Make an exact copy of every entry, leaving the pictures out.

── Data for this task ──

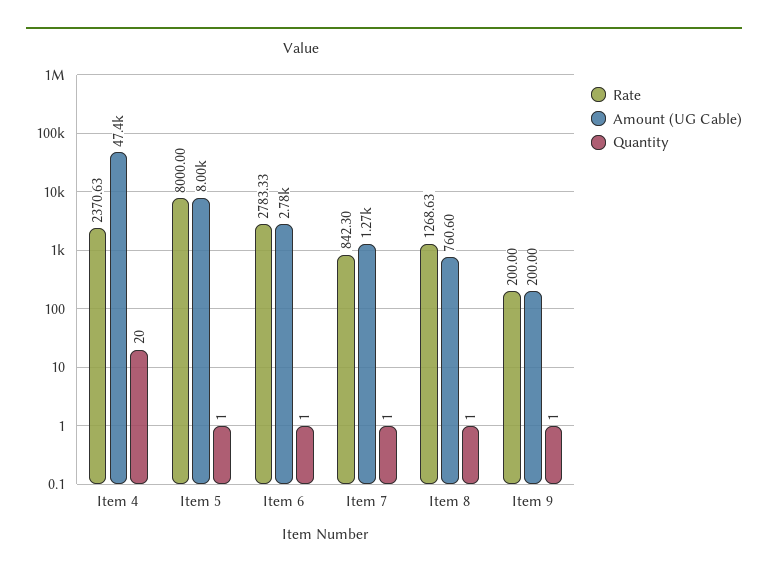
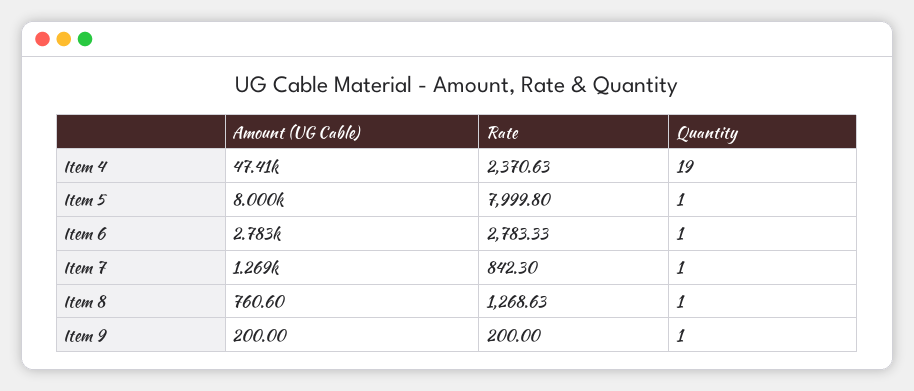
  {
    "Rate": {
      "Item 4": 2370.63,
-     "Item 5": 8000,
+     "Item 5": 7999.8,
      "Item 6": 2783.33,
      "Item 7": 842.3,
      "Item 8": 1268.63,
      "Item 9": 200
    },
    "Amount (UG Cable)": {
      "Item 4": 47410,
      "Item 5": 8000,
      "Item 6": 2783,
      "Item 7": 1269,
      "Item 8": 760.6,
      "Item 9": 200
    },
    "Quantity": {
-     "Item 4": 20,
+     "Item 4": 19,
      "Item 5": 1,
      "Item 6": 1,
      "Item 7": 1,
      "Item 8": 1,
      "Item 9": 1
    }
  }

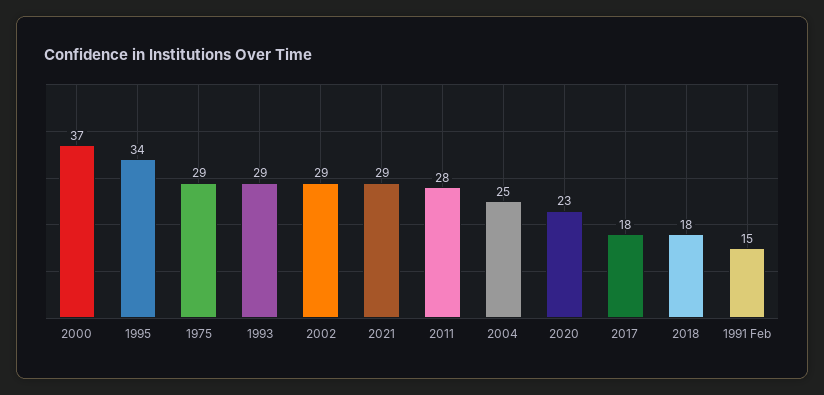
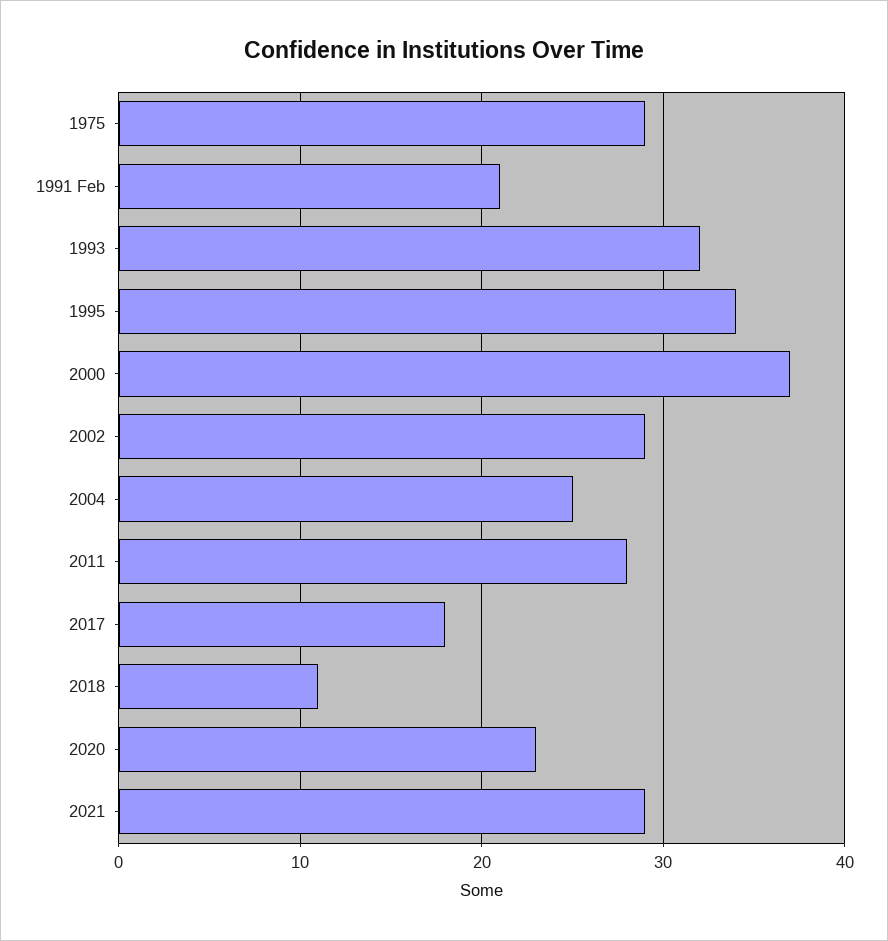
  {
    "2000": 37,
    "1995": 34,
    "1975": 29,
-   "1993": 29,
+   "1993": 32,
    "2002": 29,
    "2021": 29,
    "2011": 28,
    "2004": 25,
    "2020": 23,
    "2017": 18,
-   "2018": 18,
+   "2018": 11,
-   "1991 Feb": 15
+   "1991 Feb": 21
  }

───

» **Written response**
  {
    "Rate": {
      "Item 4": 2370.63,
-     "Item 5": 8000,
+     "Item 5": 7999.8,
      "Item 6": 2783.33,
      "Item 7": 842.3,
      "Item 8": 1268.63,
      "Item 9": 200
    },
    "Amount (UG Cable)": {
      "Item 4": 47410,
      "Item 5": 8000,
      "Item 6": 2783,
      "Item 7": 1269,
      "Item 8": 760.6,
      "Item 9": 200
    },
    "Quantity": {
-     "Item 4": 20,
+     "Item 4": 19,
      "Item 5": 1,
      "Item 6": 1,
      "Item 7": 1,
      "Item 8": 1,
      "Item 9": 1
    }
  }

  {
    "2000": 37,
    "1995": 34,
    "1975": 29,
-   "1993": 29,
+   "1993": 32,
    "2002": 29,
    "2021": 29,
    "2011": 28,
    "2004": 25,
    "2020": 23,
    "2017": 18,
-   "2018": 18,
+   "2018": 11,
-   "1991 Feb": 15
+   "1991 Feb": 21
  }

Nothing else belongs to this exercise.